Esse tempo lhes permitiu olhar para a ovelha atada às suas camas com olhos sóbrios. Apenas imagine: pela manhã, quando eles acordavam e à noite antes de se deitar, e provavelmente muitas vezes nesse intervalo, eles eram forçados a olhar para sua ex-deidade – e então olhar para si mesmos nos olhos e perguntar se estavam ou não prontos para fazer a grande transição que tinham planejado.

Que montanha russa emocional eles devem ter passado – forçados num aposento com seu passado escuro mas tentador, tornado pior pelo banimento de seu deus antigo.

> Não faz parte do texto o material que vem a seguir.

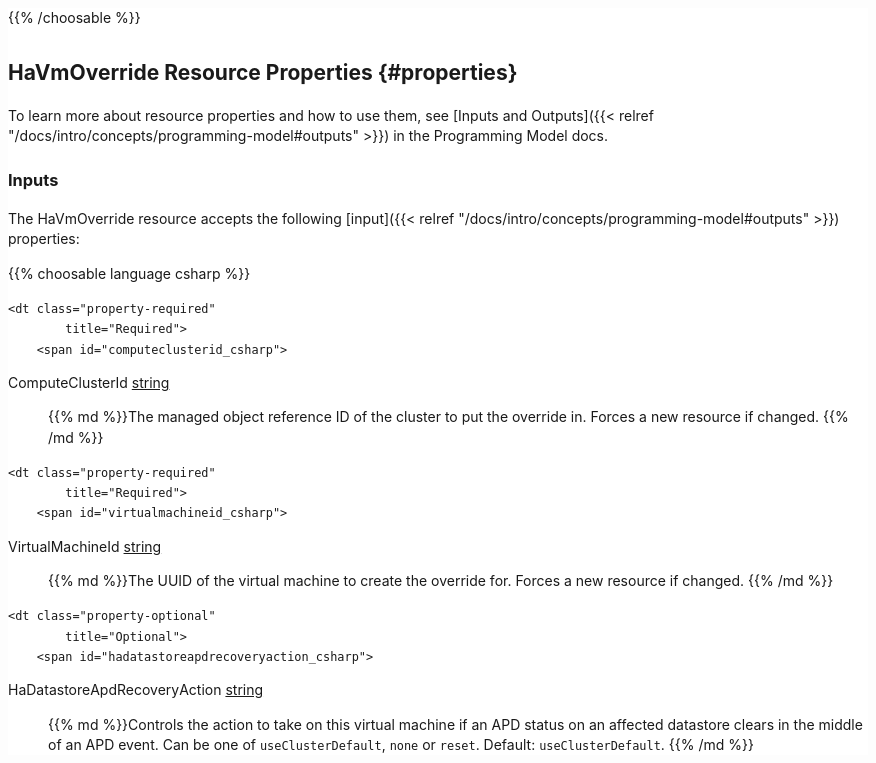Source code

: 
</dl>

{{% /choosable %}}

## HaVmOverride Resource Properties {#properties}

To learn more about resource properties and how to use them, see [Inputs and Outputs]({{< relref "/docs/intro/concepts/programming-model#outputs" >}}) in the Programming Model docs.

### Inputs

The HaVmOverride resource accepts the following [input]({{< relref "/docs/intro/concepts/programming-model#outputs" >}}) properties:




{{% choosable language csharp %}}
<dl class="resources-properties">

    <dt class="property-required"
            title="Required">
        <span id="computeclusterid_csharp">
<a href="#computeclusterid_csharp" style="color: inherit; text-decoration: inherit;">Compute<wbr>Cluster<wbr>Id</a>
</span> 
        <span class="property-indicator"></span>
        <span class="property-type"><a href="https://docs.microsoft.com/en-us/dotnet/csharp/language-reference/builtin-types/built-in-types">string</a></span>
    </dt>
    <dd>{{% md %}}The managed object reference
ID of the cluster to put the override in.  Forces a new
resource if changed.
{{% /md %}}</dd>

    <dt class="property-required"
            title="Required">
        <span id="virtualmachineid_csharp">
<a href="#virtualmachineid_csharp" style="color: inherit; text-decoration: inherit;">Virtual<wbr>Machine<wbr>Id</a>
</span> 
        <span class="property-indicator"></span>
        <span class="property-type"><a href="https://docs.microsoft.com/en-us/dotnet/csharp/language-reference/builtin-types/built-in-types">string</a></span>
    </dt>
    <dd>{{% md %}}The UUID of the virtual machine to create
the override for.  Forces a new resource if changed.
{{% /md %}}</dd>

    <dt class="property-optional"
            title="Optional">
        <span id="hadatastoreapdrecoveryaction_csharp">
<a href="#hadatastoreapdrecoveryaction_csharp" style="color: inherit; text-decoration: inherit;">Ha<wbr>Datastore<wbr>Apd<wbr>Recovery<wbr>Action</a>
</span> 
        <span class="property-indicator"></span>
        <span class="property-type"><a href="https://docs.microsoft.com/en-us/dotnet/csharp/language-reference/builtin-types/built-in-types">string</a></span>
    </dt>
    <dd>{{% md %}}Controls the action to take
on this virtual machine if an APD status on an affected datastore clears in
the middle of an APD event. Can be one of `useClusterDefault`, `none` or
`reset`.  Default: `useClusterDefault`.
{{% /md %}}</dd>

Porém, isso facilitou o verdadeiro encerramento.

O Que Há Nisso Para Mim?

Sem planejamento não há plano.

Quando você se avalia contra as suas resoluções, não está limitando seu crescimento e contribuições – está aumentando-as. Até o ouro pode ser pesado demais para carregar se não for cortado em pedaços.

O salto de fé é muito importante, mas não sem um local de pouso; a diferença entre skydiving e suicídio é um paraquedas. Isso não é sobre diminuir o salto; é sobre sublinhar o antes e o depois. A inspiração, quando interiorizada e aperfeiçoada, torna-se a base da transformação.5



NOTAS

1. Shemot 12:3-7
2. Isso explica a lógica de Yossef quando estava preparando seus irmãos para o primeiro encontro deles com o faraó (Bereshit 46:34): “Quando o faraó lhes perguntar qual é sua ocupação, digam que até agora foram pastores, para que ele mande vocês para a terra de Goshen [não em propriedade egípcia]. porque todo pastor é uma abominação no Egito.” “Porque as ovelhas são uma deidade para os egípcios” – Rashi ad loc.
3. Shemot 8:22. Veja também Rashi ad loc.
4. Um exemplo anterior desta ideia é encontrado na história da Amarração de Yitschac. Somente no terceiro dia da jornada de Avraham D'us revelou a ele a montanha sobre a qual Yitschac seria sacrificado. Rashi pergunta: “Por que D'us não a mostrou imediatamente? Porque assim não seria dito: D'us assustou e confundiu Avraham inesperadamente, e confundiu sua mente; mas se Avraham tivesse tido tempo de ponderar sobre o assunto, ele não o teria feito.” É interessante, também, “o tempo de espera” foi de três dias. Embora eu não tenha visto isso na palestra do Rebe, a importância do número três parece óbvia baseada no princípio talmúdico de que quando algo é feito três vezes se torna um hábito, ou, para usar o termo talmúdico, chazaká.
5. Baseado nos ensinamentos do Rebe, Licutê Sichot vol. 16, pág. 114 ff.